Widely known for her bestselling adult fiction, including Good in Bed and Little Earthquakes, popular Philadelphia-based author Jennifer Weiner has written her first book for younger readers, the middle grade novel The Littlest Bigfoot (S&S/Aladdin, Sept.). The story features a misfit human girl, Alice, who rescues and then befriends a Bigfoot girl named Millie, whose hidden world Alice swears to protect. PW spoke with Weiner about the spark that fueled her kids’ book debut and other new projects, her take on how women and girls are perceived in society, and what’s next for her.
Why did you want to do a children’s book? How was that experience for you?
Well, people have been asking me for a long time about doing a children’s book and I had always said I wasn’t going to get into it with Jamie Lee Curtis and her people. And people were always asking me why I don’t write a YA book, and I’ve said to them that someone already wrote You Are SO Not Invited to My Bat Mitzvah, and my title had been taken. That was what I would have written and now it’s gone.
But, honestly, it was all about waiting until I had an idea. Then, a couple of years ago, my then-six-year-old [Phoebe, now eight] got really into Bigfoots and I was thinking about them, and thinking about her and my other daughter [Lucy, now 15], and the kinds of books I’d like them to be reading, and the kind of book I wished had been there when I was a girl.

◆ RECORDED DATA
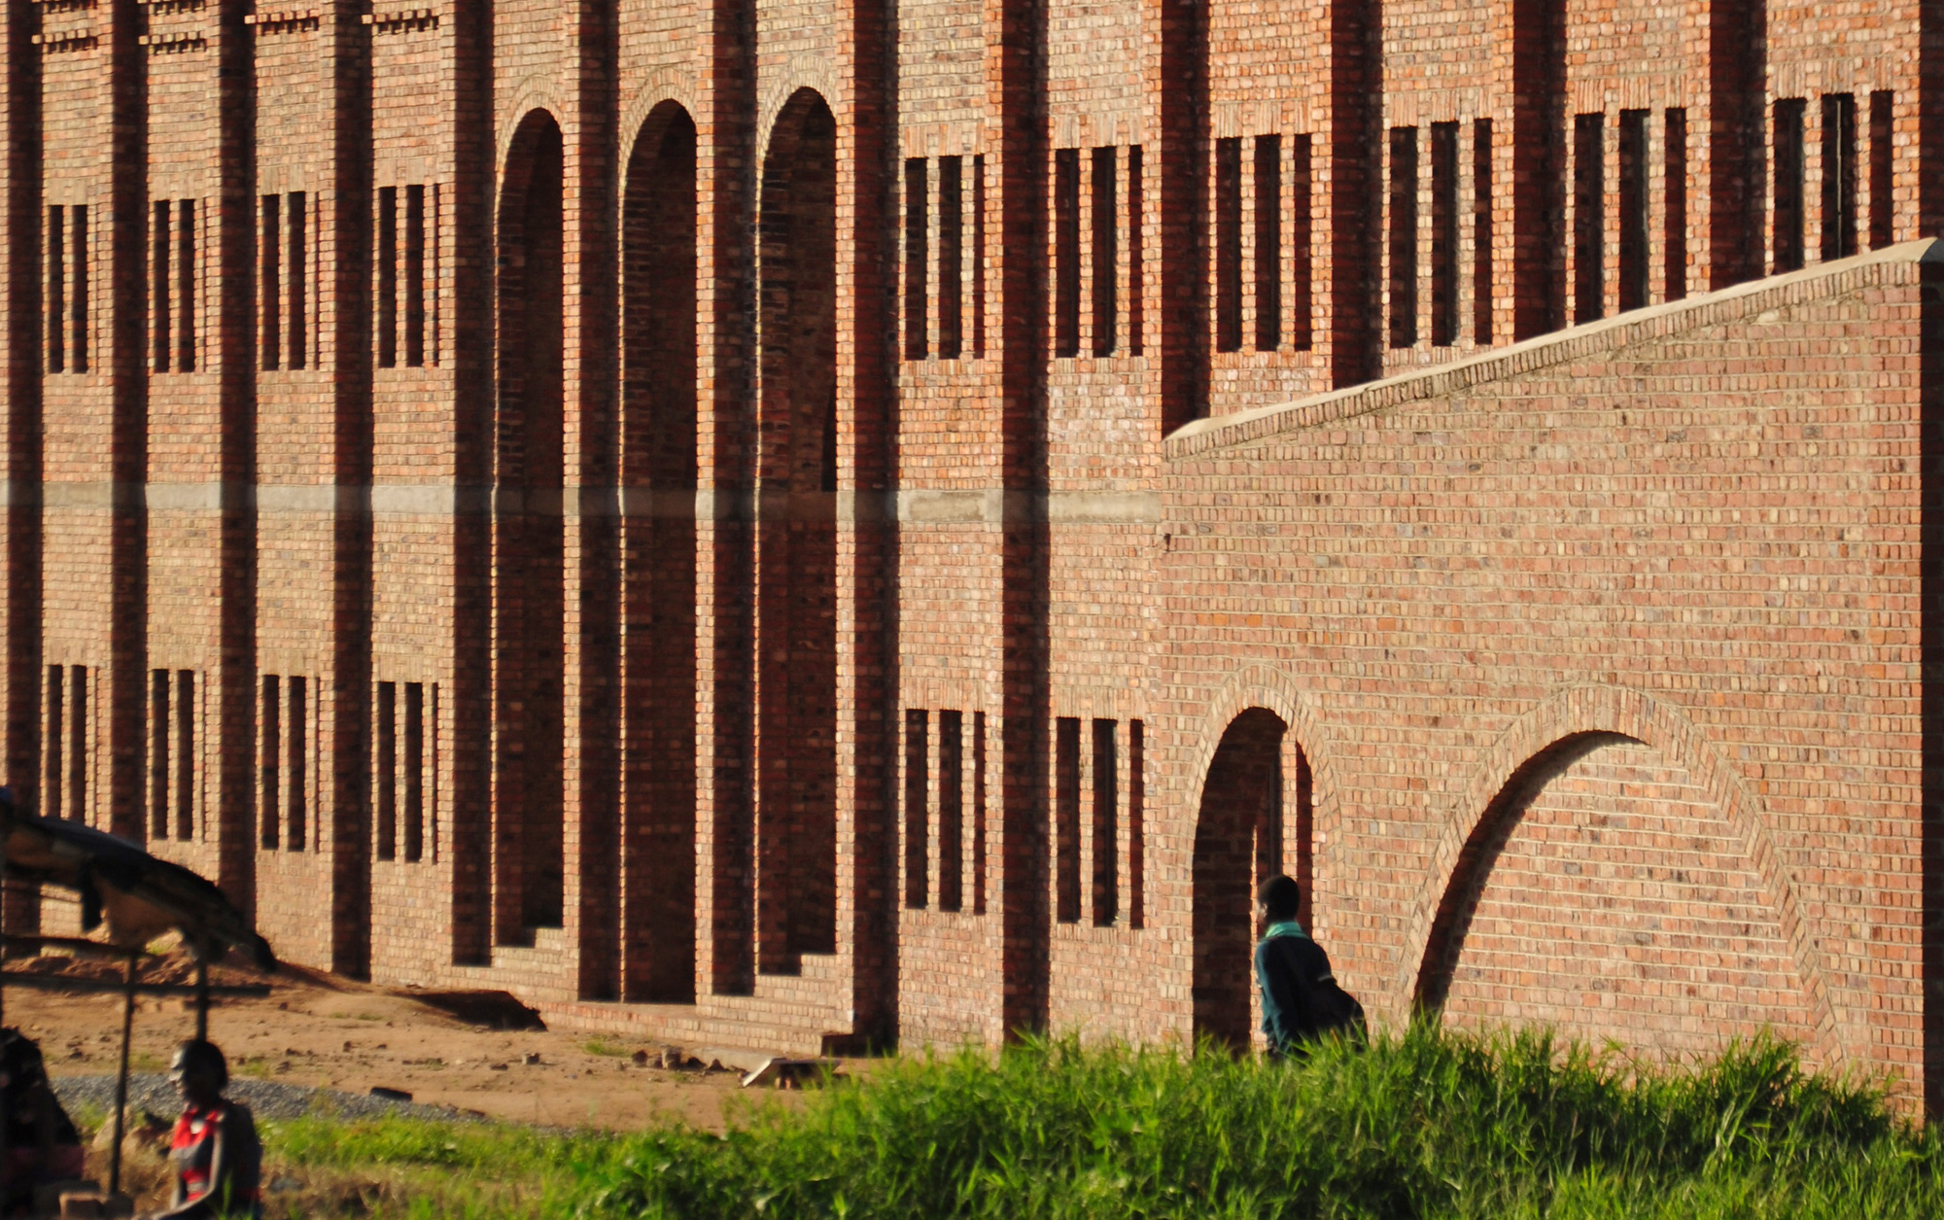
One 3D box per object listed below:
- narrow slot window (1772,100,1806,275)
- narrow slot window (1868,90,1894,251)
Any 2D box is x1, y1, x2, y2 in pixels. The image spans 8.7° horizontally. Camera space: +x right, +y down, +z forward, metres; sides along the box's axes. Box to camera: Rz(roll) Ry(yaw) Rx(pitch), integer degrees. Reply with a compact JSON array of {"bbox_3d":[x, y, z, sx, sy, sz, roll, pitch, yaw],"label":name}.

◆ ASSIGNMENT 1
Using the Jennifer Weiner interview, decide whether each statement agrees with it. Answer yes or no, and quote the words that settle it. (a) The Littlest Bigfoot is Weiner's first book for younger readers. (b) Millie is a human girl who rescues a Bigfoot. (c) Weiner's daughter Lucy was six when she got really into Bigfoots.
◆ ASSIGNMENT 2
Translate this sentence from the Jennifer Weiner interview into Spanish: "But, honestly, it was all about waiting until I had an idea."
◆ ASSIGNMENT 3
Extend the Jennifer Weiner interview with what comes after its last sentence.

◆ EXPECTED ANSWER 1
(a) Yes: "has written her first book for younger readers"
(b) No: "a misfit human girl, Alice, who rescues and then befriends a Bigfoot girl named Millie"
(c) No: "my then-six-year-old [Phoebe, now eight] got really into Bigfoots"

◆ EXPECTED ANSWER 2
Pero, sinceramente, todo se trataba de esperar hasta tener una idea.

◆ EXPECTED ANSWER 3
The writing process was really very similar, but there were pieces of the editing process that were new. I had written this book to the same length as an adult novel and had too many characters, and too much plot and just too much going on. My editor said, “We have to figure out what to do here,” and that’s why it’s now a trilogy. I really did need to focus on the pacing more and write punchy, short chapters and cliffhanger endings and situations that would keep kids interested. I tried to write characters that felt familiar to kids, or even very different, but characters that would be compelling enough for kids to want to keep reading about them.
What is The Littlest Bigfoot about?
It’s basically about three misfit kids. Two of them are human and one is a Bigfoot. It’s about how they fit into their world, their families, their communities, and about being accepted, understood, and appreciated for what they bring to the table. They’re trying to figure all that out.
You write and speak passionately about how women see themselves, and society’s messages to women—including your recent #weartheswimsuit posts and an August 26 New York Times op-ed piece about body image. Is there a broader message addressing any of those things in The Littlest Bigfoot that you hope will resonate with readers?
I don’t ever want to write a message story or be didactic or have readers feel that I’m hitting them over the head with my politics or whatever. But, as I said, I have daughters and I think about the world they are growing up in, and what they are seeing and learning about what they are valued for. In the book, I wanted to create this culture where size is privilege and being big and strong is a good thing, and being small and delicate really isn’t. I hope girls will see how arbitrary all this is. It all depends on where you are in a culture, where you are in the world. It’s an old chestnut that looks don’t define you, and it’s more important to ask, “Are you loyal? Are you kind? Are you smart? Are you brave?” I don’t think girls can hear enough that it’s not what they look like, but who they are as people, that matters.
Do your daughters see you in a different light now that you’ve written something for readers closer to their ages?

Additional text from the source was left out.